Following prompt complaints from 14 european parties, including germany, italy and the netherlands, the munich-based epo corrected the 1999 decision today (wednesday). The joy was on the side of a large number of parties, institutions and organizations. German spd justice minister herta daubler-gmelin, for example, was delighted and, in an interview with inforadio berlin-brandenburg, considered the appeal to have been "fully passed". The deputy chairwoman of the cdu "the cultivation of human (!) embryonic stem cells must not be patented." other parties, environmental organizations and medical associations were also pleased with the decision.
According to the decision of the munich office, embryonic stem cells can no longer be patented, as this would allow the creation of genetically modified organisms. Two aspects of the "edinburgh patent" was thus restricted again. From now on, researchers will not only be restricted to so-called adult stem cells, but will also have to refrain from using animal embryonic material. According to herta daubler-gmelin, medical research is in no way affected by the law.
The correction of the three year old scandal patent was made possible through the backdoor. It was not the patent itself that was directly corrected, but rather it was retroactively declared to be inconsistent with the provisions of the "european patent convention" (european patent office releases patenting of plants and animals). The fact that this includes not only technical but also ethical aspects was seen by the environmental organization greenpeace as a decisive victory in the legal dispute with the scottish researchers. The organization’s spokeswoman, carmen ulmen, saw the munich decision as a precedent for future applications involving human stem cells. After all, ulmen said, the epo already had "dozens of applications in the stockpile" (new accusations from greenpeace against the european patent office). Greenpeace also believes that all patents already granted should be reviewed in light of today’s munich decision. Patents on embryos, parts of the human body, other living beings and their patents should be banned without any restrictions.

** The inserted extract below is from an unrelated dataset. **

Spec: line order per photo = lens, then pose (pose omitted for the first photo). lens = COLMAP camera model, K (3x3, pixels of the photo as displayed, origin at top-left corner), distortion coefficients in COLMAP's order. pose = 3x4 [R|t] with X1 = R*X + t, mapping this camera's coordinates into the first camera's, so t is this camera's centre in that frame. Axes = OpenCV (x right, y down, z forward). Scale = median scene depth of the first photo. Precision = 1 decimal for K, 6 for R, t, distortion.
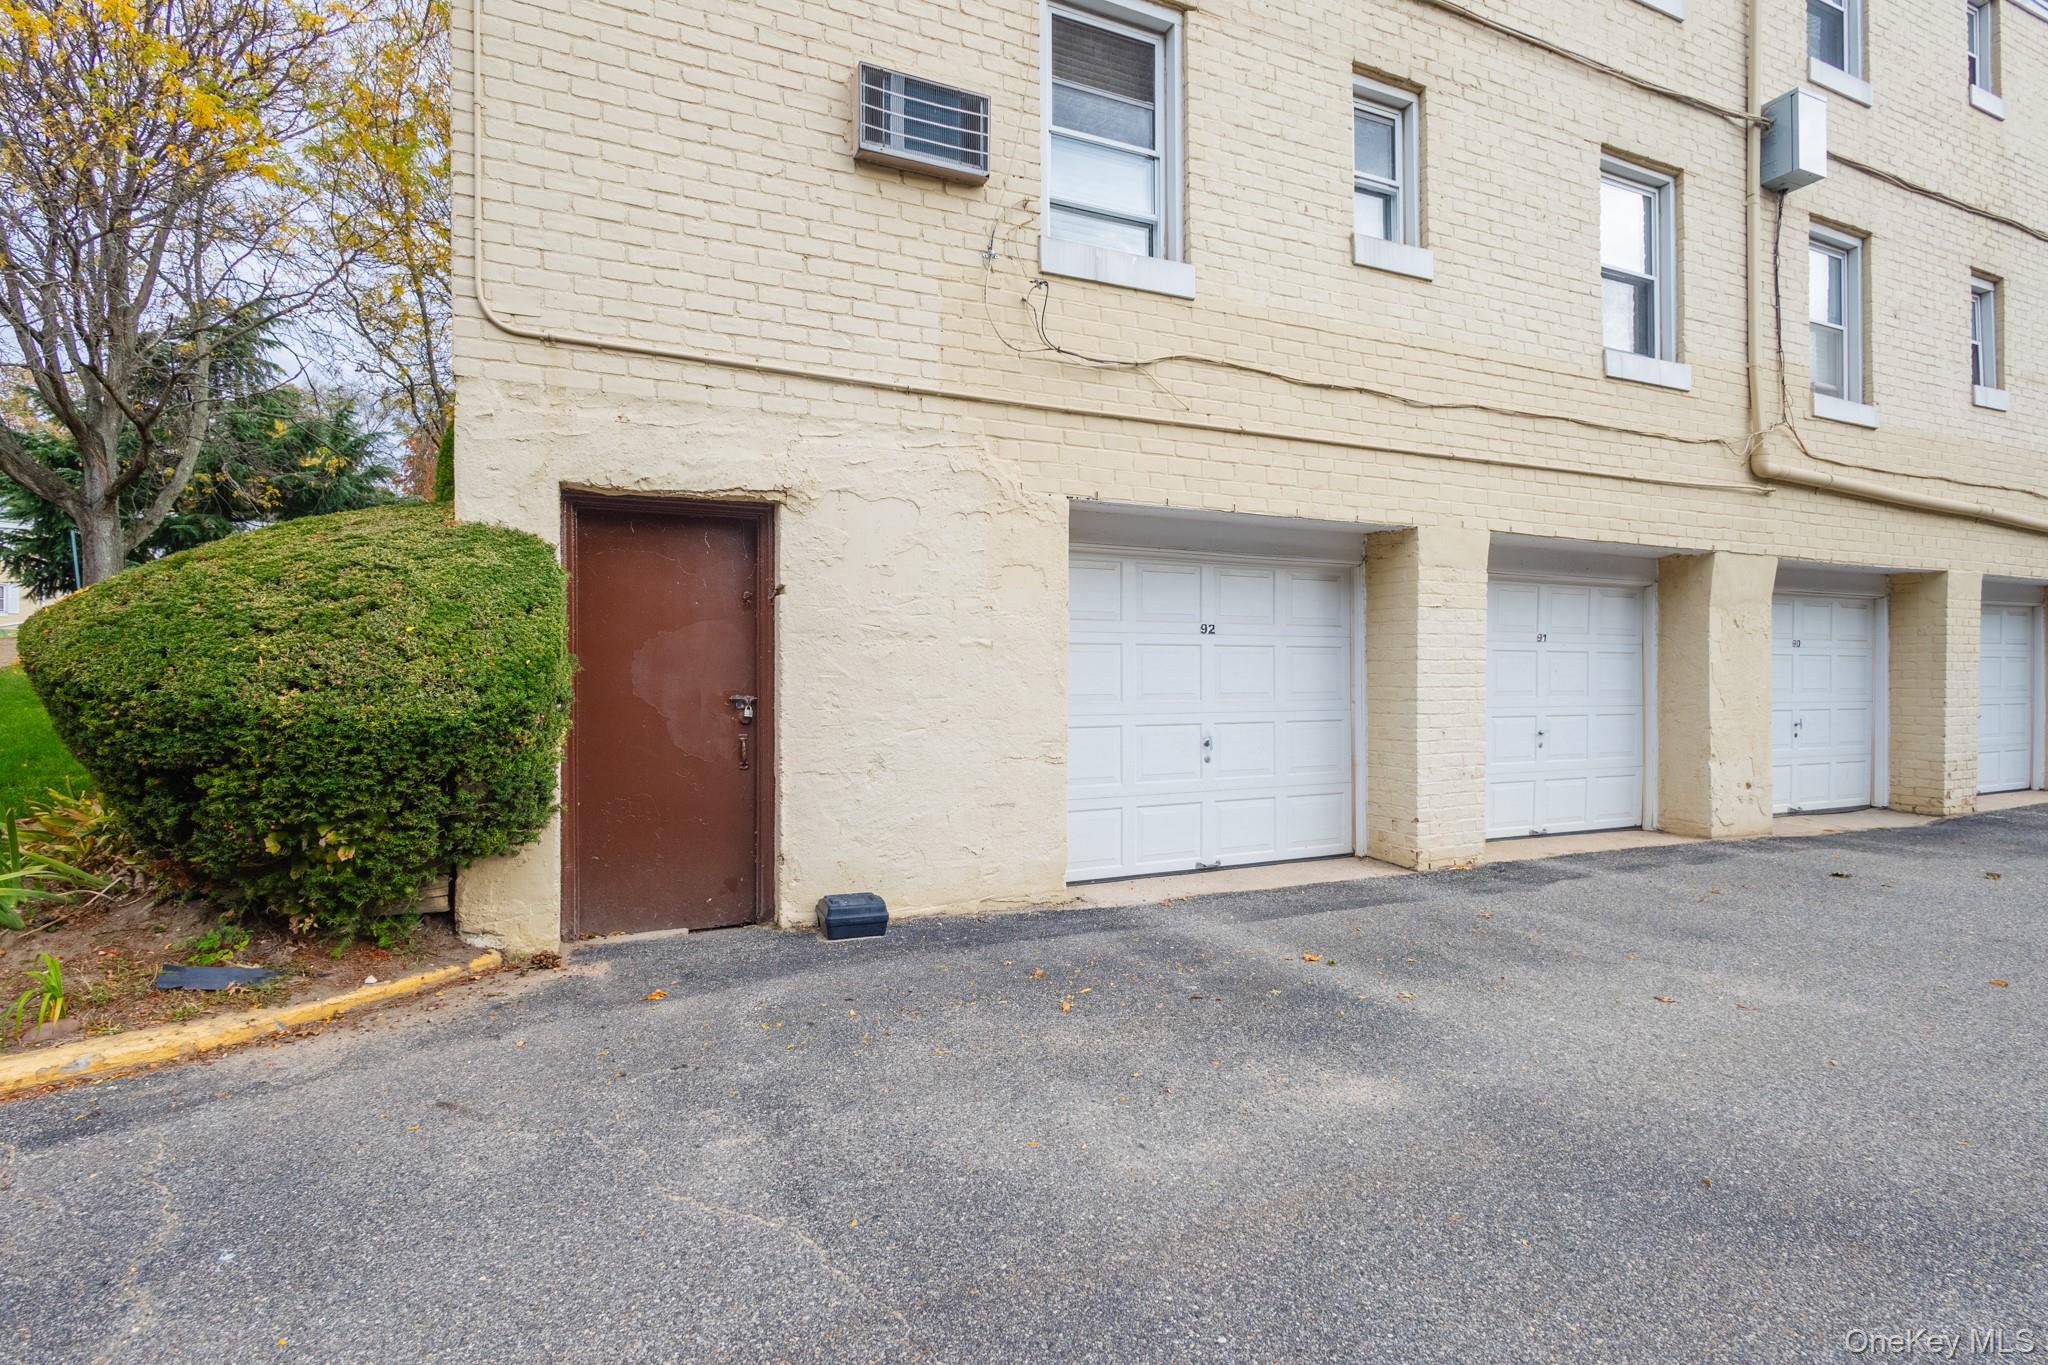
lens RADIAL K [[936.7, 0, 1005.1], [0, 936.7, 681.1], [0, 0, 1]] dist [0.007074, 0.000068]
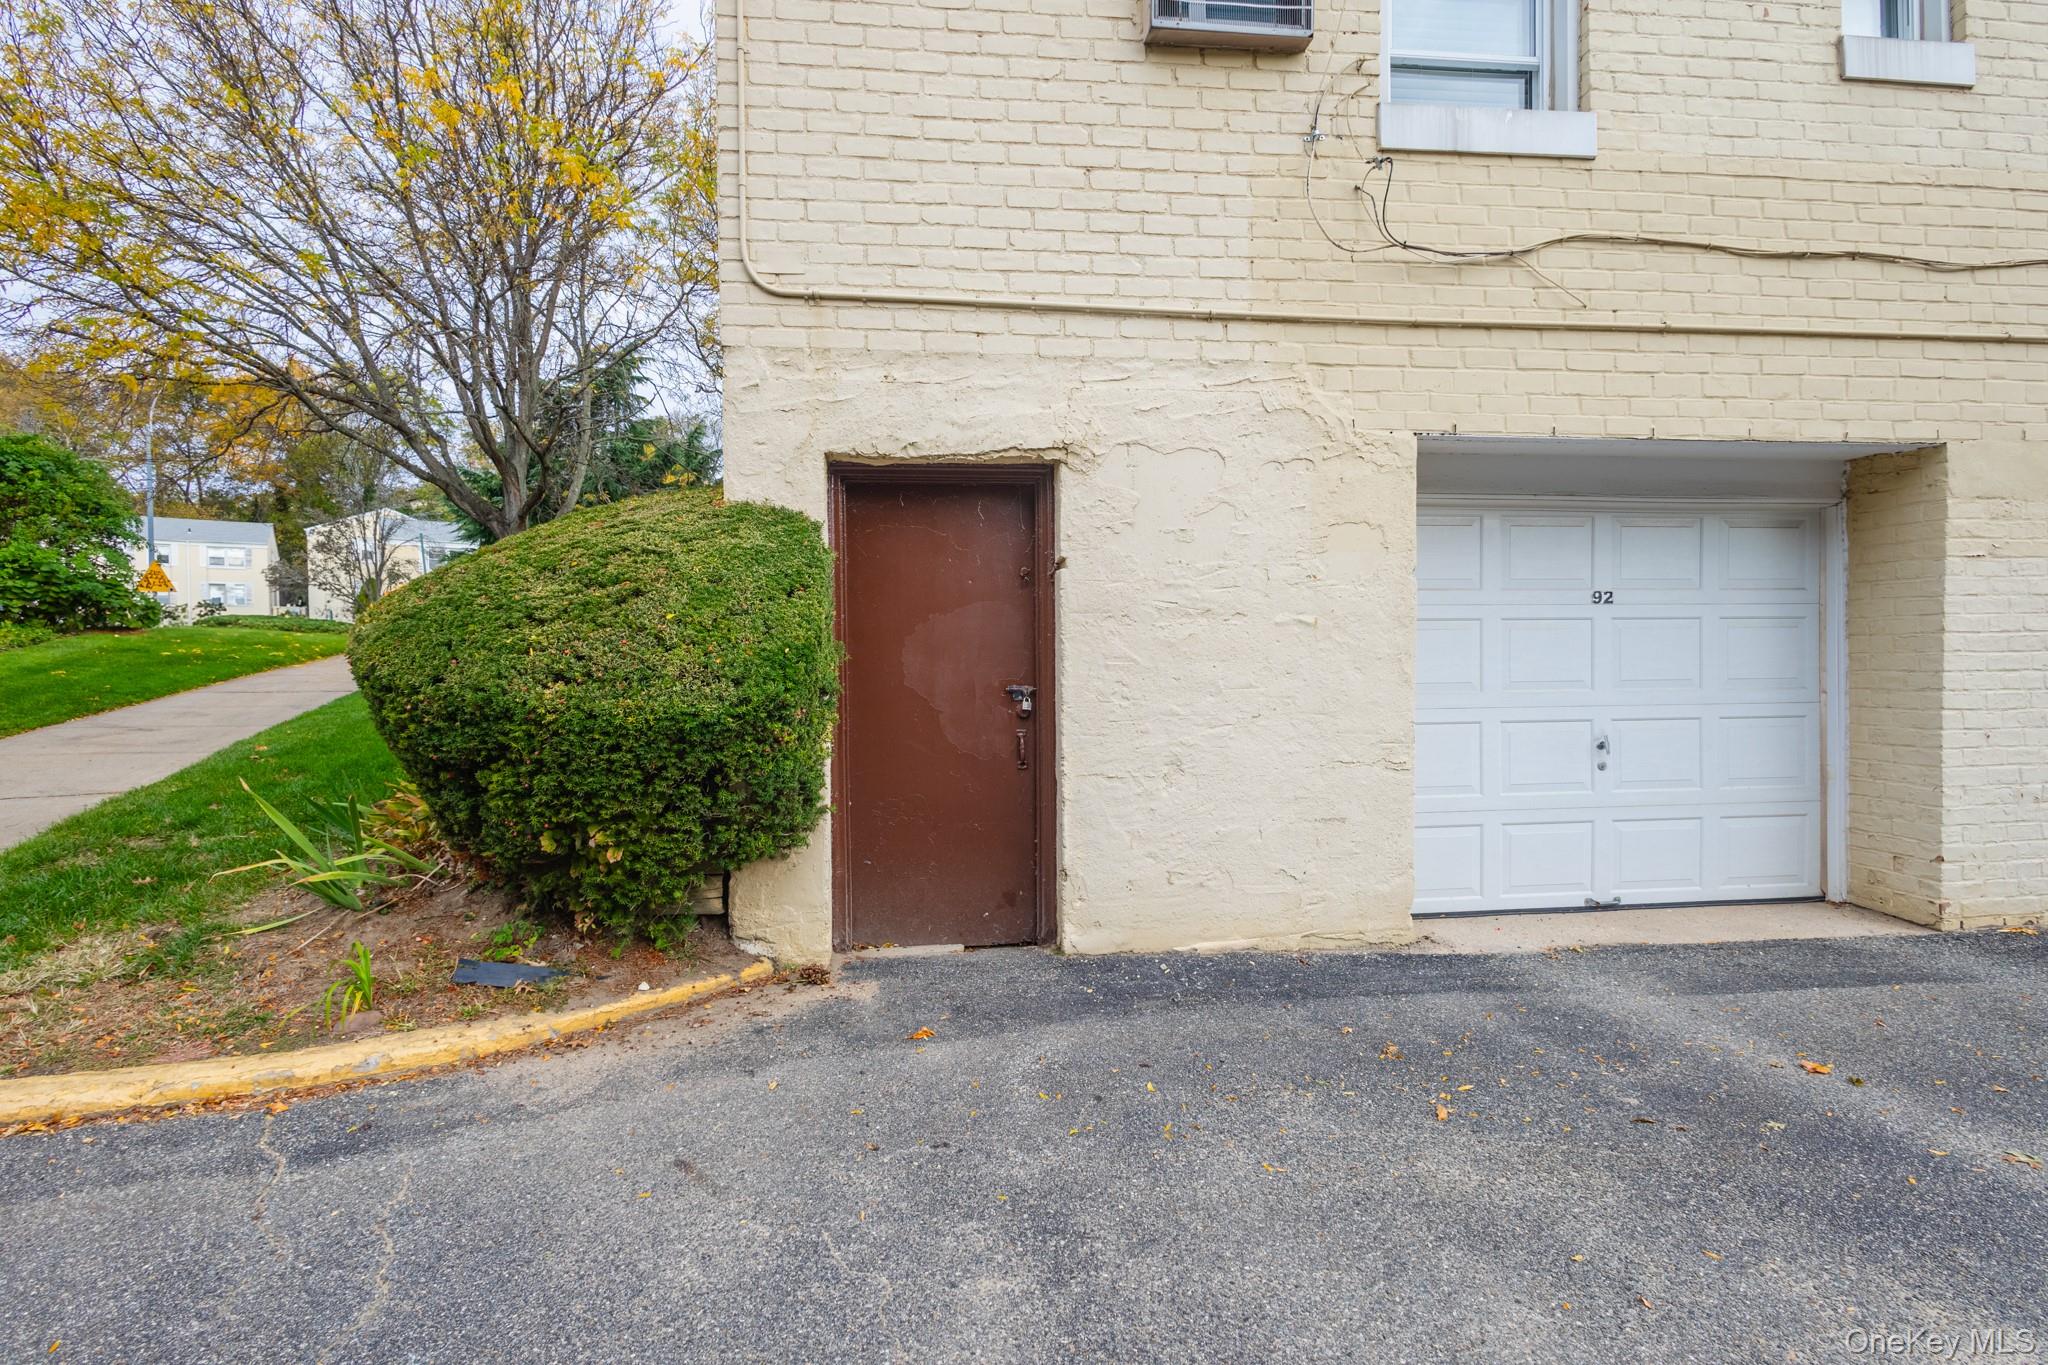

The winners cheered loudly today, but the question of who actually has an interest in the preemptively banned patents on embryonic stem cells threatens to recede into the background. A look at the university of edinburgh’s cooperation partners provides some insight. Here is the name of the australian company specializing in the cultivation of human stem cells "stem cell sciences" (scs) (greenpeace discovers another patent application that includes human embryos). The otherwise highly praised public-private partnership between public research institutions and private-sector companies takes on a very unique perspective here: under the prere of economic competition, ethical standards are in danger of being overtaken by economic interests. This trend is likely to intensify as the state withdraws from its duty and private partners gain the upper hand. Against this background, it is not surprising that the patent-applying university is located in great britain, where the privatization of the education system is already quite advanced by european standards.
So it’s all just a defensive struggle? According to christoph then, a genetic engineering expert at greenpeace, it will be at least more difficult for the industry to enforce comparable patents in the future. However, this is still not ruled out. Therefore, the european patent law must be changed in such a way that the patenting of living beings and genes is fundamentally excluded.